指示 1:
文書の抜粋では、カヌーで川を下るミレーヌが覚悟を決める場面があります。本文に基づいて、彼女が覚悟を決めた理由を説明してください。

◆ ◆ ◆ ◆ ◆

実は探偵と顧問弁護士にしか知らされていない秘密事項が1つある。殺害された主人は「裁判員」に選ばれた1人だった。被害者が裁判員を務めている裁判、法廷で現在公判中の「殺人事件」が、今回の「殺人事件」と関係があるのかどうかは今のところ不明。整理するために裁判中の事件を「殺人事件A」、裁判員が殺された事件を「殺人事件B」としよう。「殺人事件A」は凶悪犯罪で、もし有罪となれば容疑者は無期懲役か死刑は間逃れないという。公判中に裁判員が死亡した場合、新たな裁判員を補充するのか、定員割れのまま裁判を続けるのかは兎も角、殺害された被害者が「裁判員」だったことをマスコミに公表するか否かで検察と司法で意見が真っ2つに割れている。「殺人事件B」の第1容疑者の妻Xには鉄壁のアリバイがあった(裁判員殺しはシロ?)。密室殺人のトリックと容疑者Xのアリバイ‥‥あるいは別の真犯人Zが存在するのだろうか。苦悶する迷宮探偵・綾取猫人と黒猫コロネの名推理。コロネちゃんが真犯人を鳴き当てる。にゃあ。

□ 大群、ミレーヌが漕ぐ川、覚悟カヌー、レミングいた!
ミレーヌ・ホフマン(009ノ1)はボスからの指令を受けて南米アマゾンへ向かった。第3国への亡命を望んでいる老博士シンクスの身柄を保護して国外に逃がすのが今回の彼女のミッションである。某国の研究所はアマゾン川奥地のジャングルの中に隠れるように建っていた。まるで要塞のように窓1つない立方体の研究施設へミレーヌは新任研究員という名目で潜入する。シンクス博士は遺伝子工学の分野では世界的に有名な研究者の1人だった。ある夜、博士と研究所を脱出してアマゾン川を下る。予め河岸のブッシュに隠してあったカヌーに博士を乗せてオールを漕ぐミレーヌ。幸い追っ手は迫って来ないようだが、川の行く手一帯には濃い霧が立ち籠めている。一瞬霧が晴れて、前方に不気味に蠢く大群の影が見えた。獰猛な人喰いワニの大群かもしれないと思って、ミレーヌは覚悟を決める。しかし、目の前に現われたのは、集団移住のために川を渡っている齧歯類のタビネズミ‥‥可愛いレミングたちの群れだった。

◆ ◆ ◆ ◆ ◆

指示 2:
演習データの行を、冒頭から「collection date as」を含む行まで、空行を除いて番号付きリストに変換してください。画像は答えに含めないでください。

◆ ◆ ◆ ◆ ◆

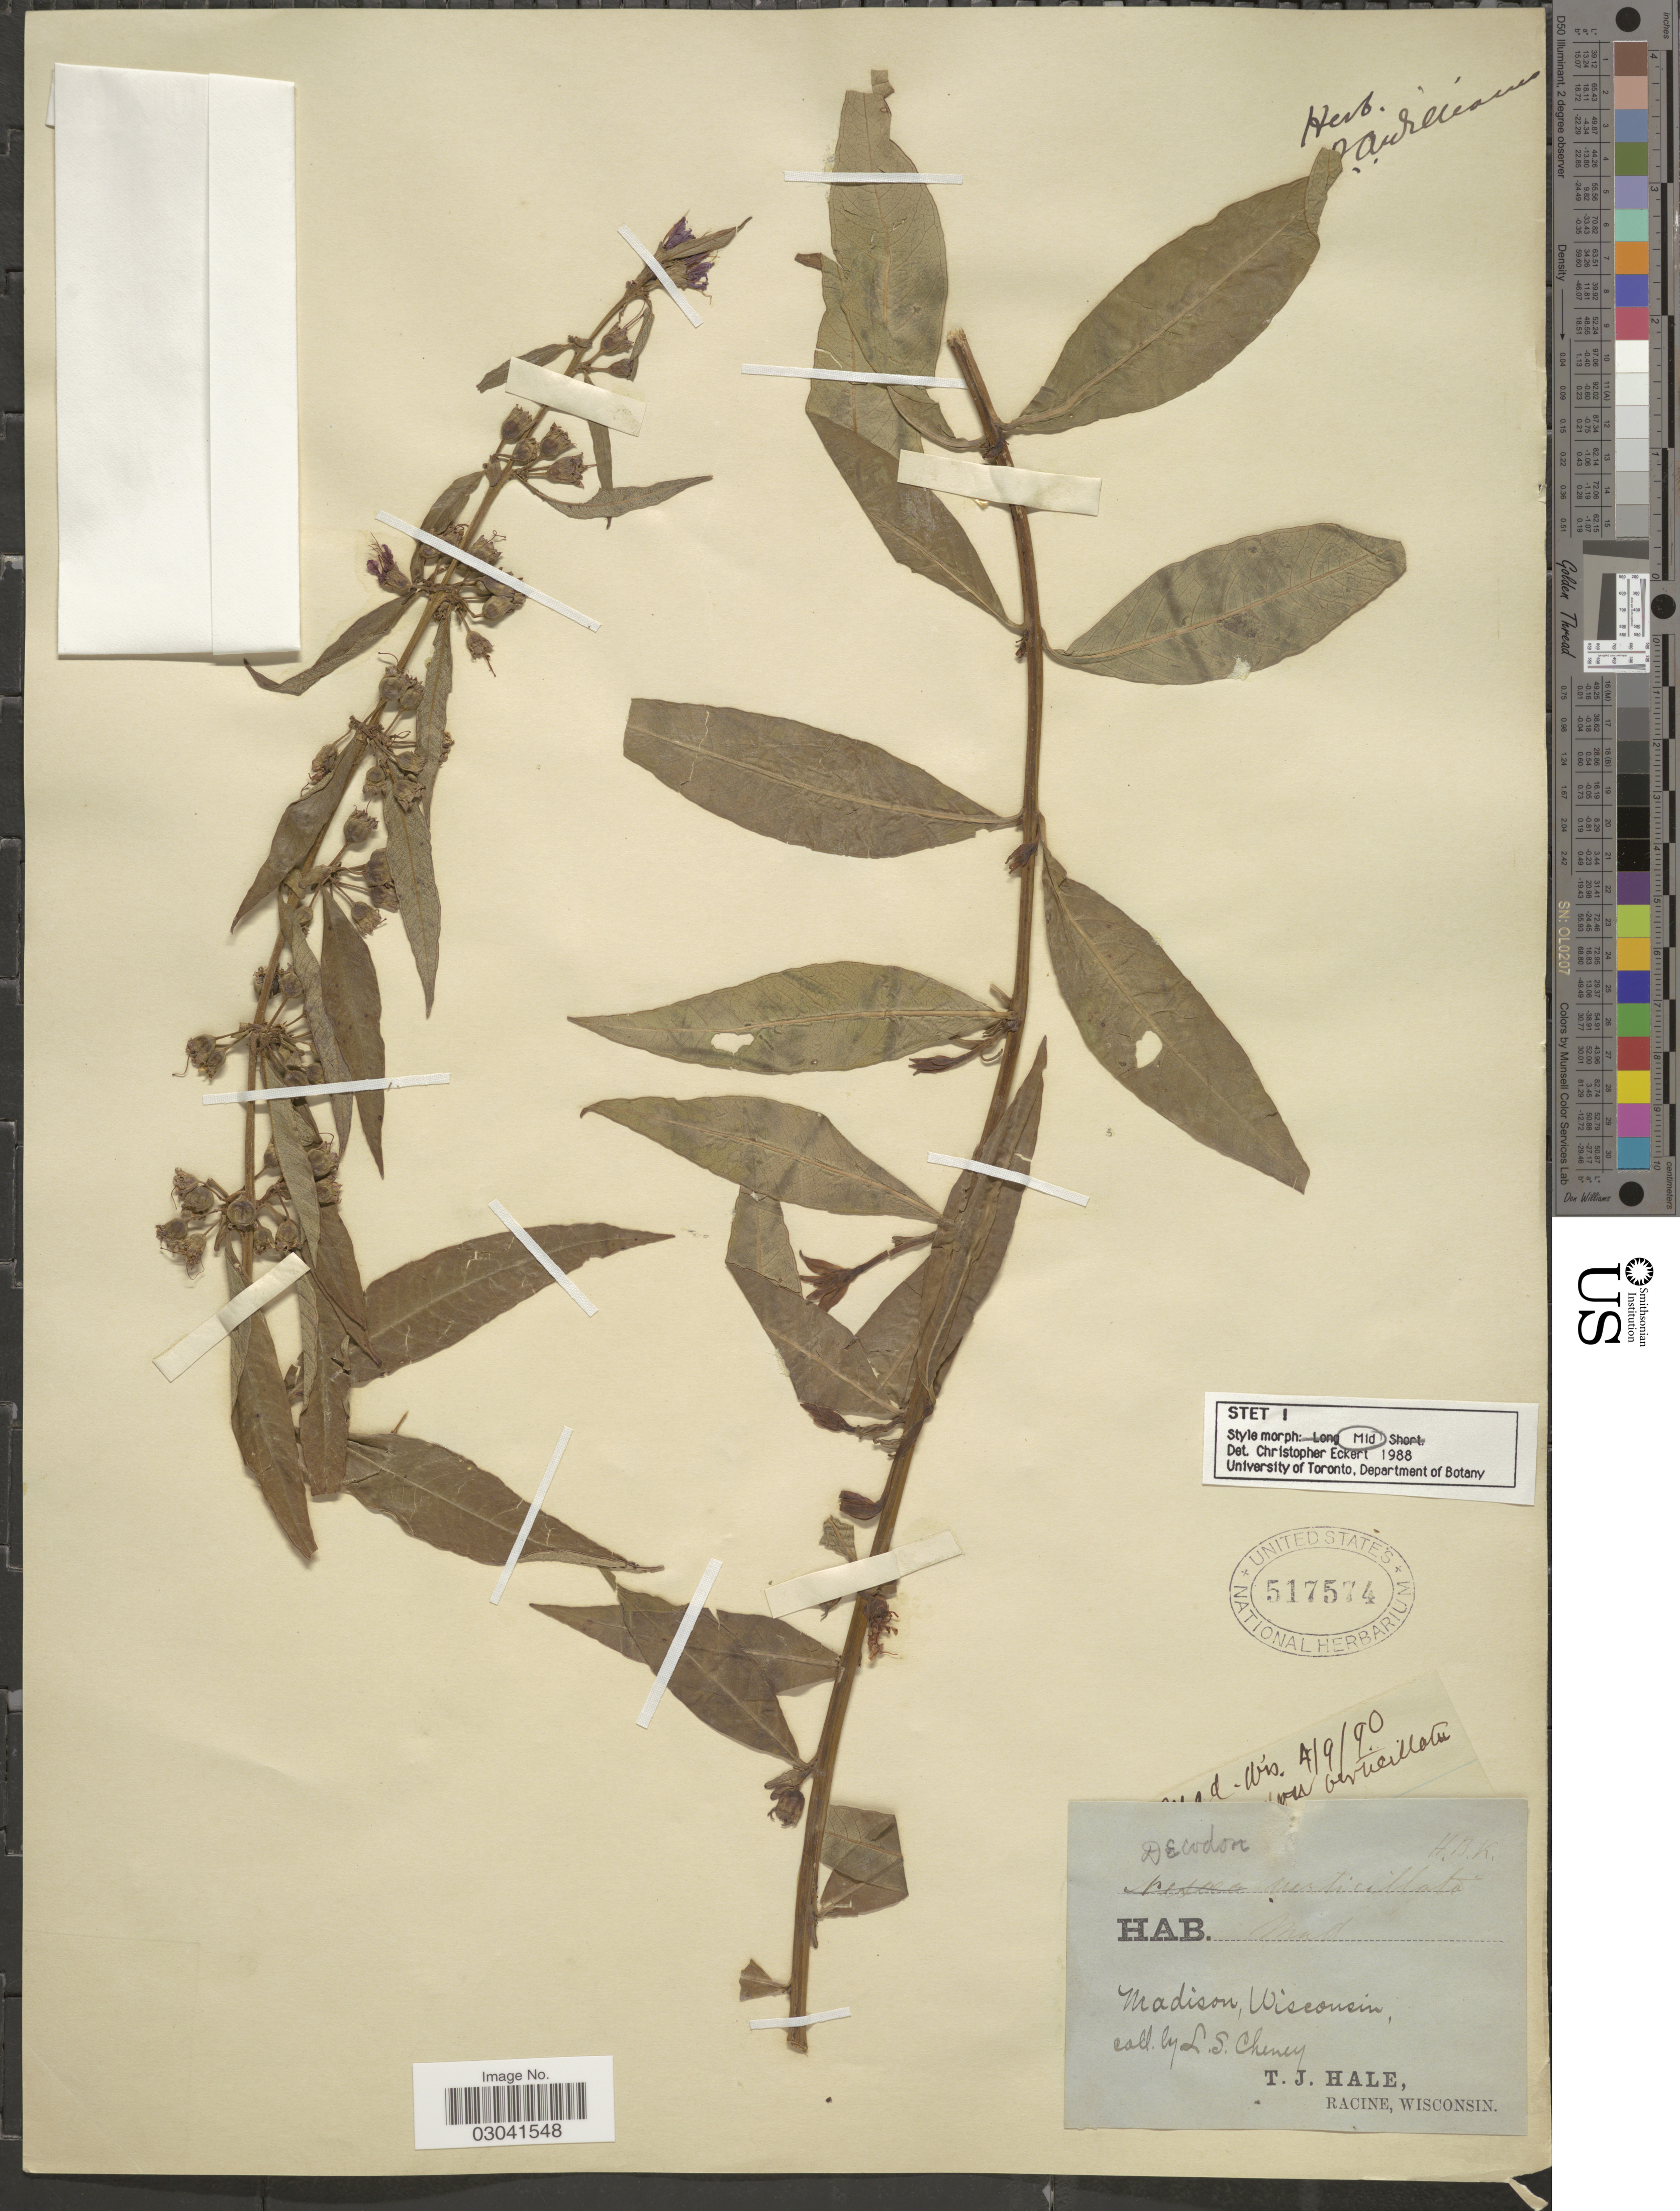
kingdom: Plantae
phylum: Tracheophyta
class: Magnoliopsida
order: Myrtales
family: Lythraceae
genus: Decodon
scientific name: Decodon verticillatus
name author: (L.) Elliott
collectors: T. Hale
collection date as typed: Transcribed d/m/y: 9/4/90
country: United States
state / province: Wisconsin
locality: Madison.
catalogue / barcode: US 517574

◆ ◆ ◆ ◆ ◆

模範解答 1:
霧が一瞬晴れて前方に不気味に蠢く大群の影が見え、それが獰猛な人喰いワニの大群かもしれないと思ったからです。

模範解答 2:
1. kingdom: Plantae
2. phylum: Tracheophyta
3. class: Magnoliopsida
4. order: Myrtales
5. family: Lythraceae
6. genus: Decodon
7. scientific name: Decodon verticillatus
8. name author: (L.) Elliott
9. collectors: T. Hale
10. collection date as typed: Transcribed d/m/y: 9/4/90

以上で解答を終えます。